-------- DOCUMENT TEXT --------

For blackout periods commencing between January 26, 2003 and February 25, 2003 (the date 30 days after the effective date of Section 306(a)), issuers should furnish notice to directors and executive officers as soon as reasonably practicable. This approach is intended to ensure that the statutorily-required notice is provided with respect to blackout periods that commence before February 26, 2003. In no event, however, is notice required for a blackout period that commenced before January 26, 2003 and remains in effect on that date.

In the case of notice to the Commission, new Rules 104(b)(3)(i) and (iii) of Regulation BTR are effective 60 days after publication in the Federal Register to allow time for the addition of new Form 8-K Item 11 to the Electronic Data Gathering, Analysis and Retrieval ("EDGAR") system. In the interim, an issuer may provide the required notice to the Commission by disclosing the information described in Item 11 under Item 5 of Form 10-Q170 or 10-QSB,171 "Other Information," in the first quarterly report filed by the issuer after commencement of the blackout period.

III. Paperwork Reduction Act

The new rules and rule and form amendments contain new and affect existing "collection of information" requirements within the meaning of the Paperwork Reduction Act of 1995 ("PRA").172 The title for the new collection of information is "Regulation BTR." The titles for the collections of information affected by the amendments are "Form 20-F" (OMB Control No. 3235-0288), "Form 40-F" (OMB Control Number 3235-0381) and "Form 8-K" (OMB Control No. 3235-0060). We estimated that preparation and distribution of the notice to directors and executive officers under the new rules would require approximately 2,357 hours and cost approximately $253,075 annually. We also estimated that preparation of current reports on Form 8-K to provide the required notice to the Commission would require approximately 2,490 hours and cost approximately $336,000 annually. The inclusion of the required information in annual reports on Form 20-F was estimated to require approximately 249 hours and cost approximately $33,625 annually, and the inclusion of the required information in annual reports on Form 40-F was estimated to require approximately 28 hours and cost approximately $3,735 annually.

We published a notice requesting comments on the collection of information requirements and submitted requests to the Office of Management and Budget ("OMB") for approval of the new collection and changes to the existing collections in accordance with the PRA.173 These requests are pending before the OMB. We did not receive any comments on the PRA analysis contained in the proposing release. An agency may not conduct or sponsor, and a person is not required to respond to, an information collection unless it displays a currently valid OMB control number.

--------

TASKS:
1. From the Regulation BTR passage, write out the words between "In the case" and "the blackout period.", inclusive.
2. According to the Regulation BTR passage, about how many hours a year was preparing current reports on Form 8-K to give notice to the Commission estimated to take?

-------- INFORMATION SUPPLIED --------

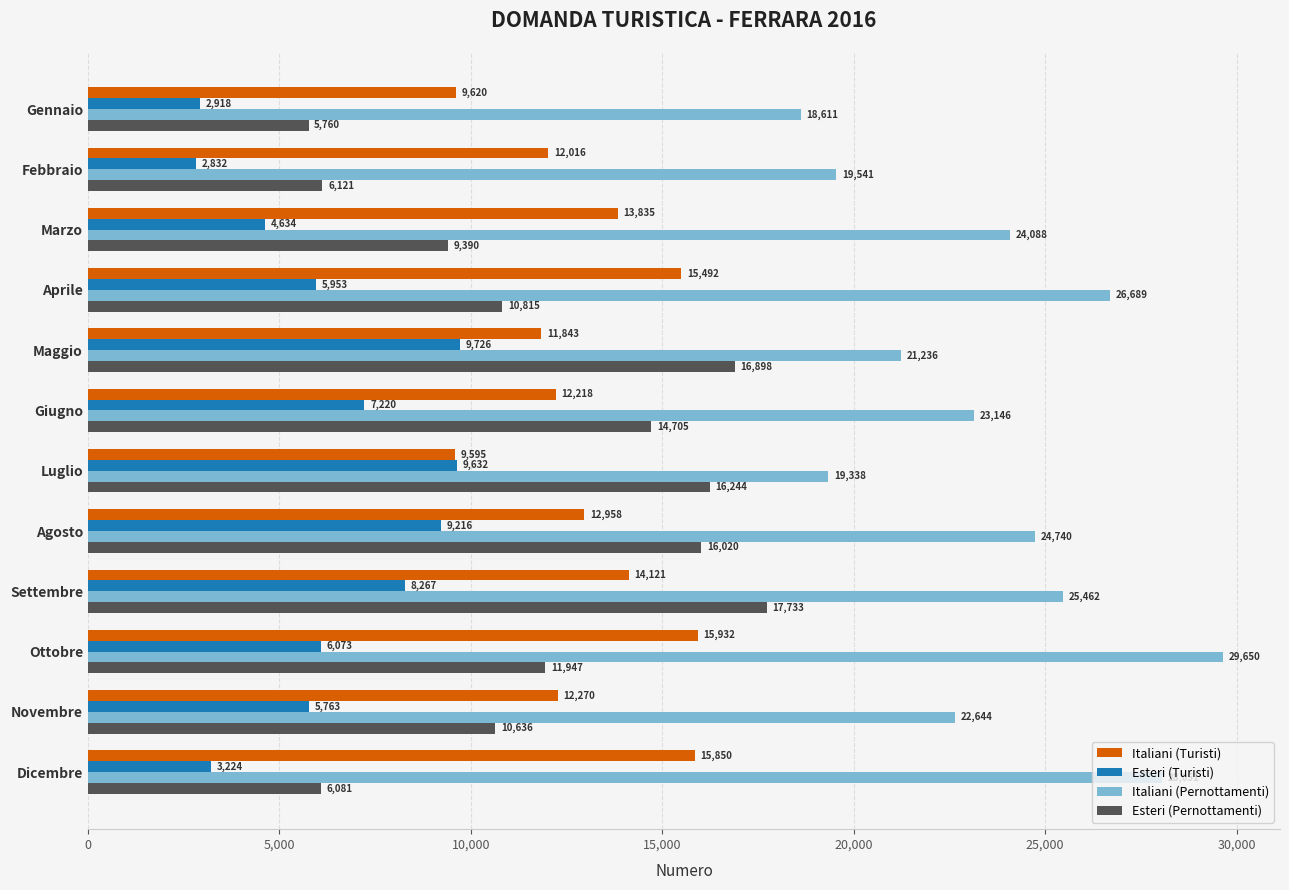

At which label is Esteri (Pernottamenti) closest to 11746?

Ottobre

--------

ANSWERS PER TASK:
1.
In the case of notice to the Commission, new Rules 104(b)(3)(i) and (iii) of Regulation BTR are effective 60 days after publication in the Federal Register to allow time for the addition of new Form 8-K Item 11 to the Electronic Data Gathering, Analysis and Retrieval ("EDGAR") system. In the interim, an issuer may provide the required notice to the Commission by disclosing the information described in Item 11 under Item 5 of Form 10-Q170 or 10-QSB,171 "Other Information," in the first quarterly report filed by the issuer after commencement of the blackout period.

2. About 2,490 hours a year.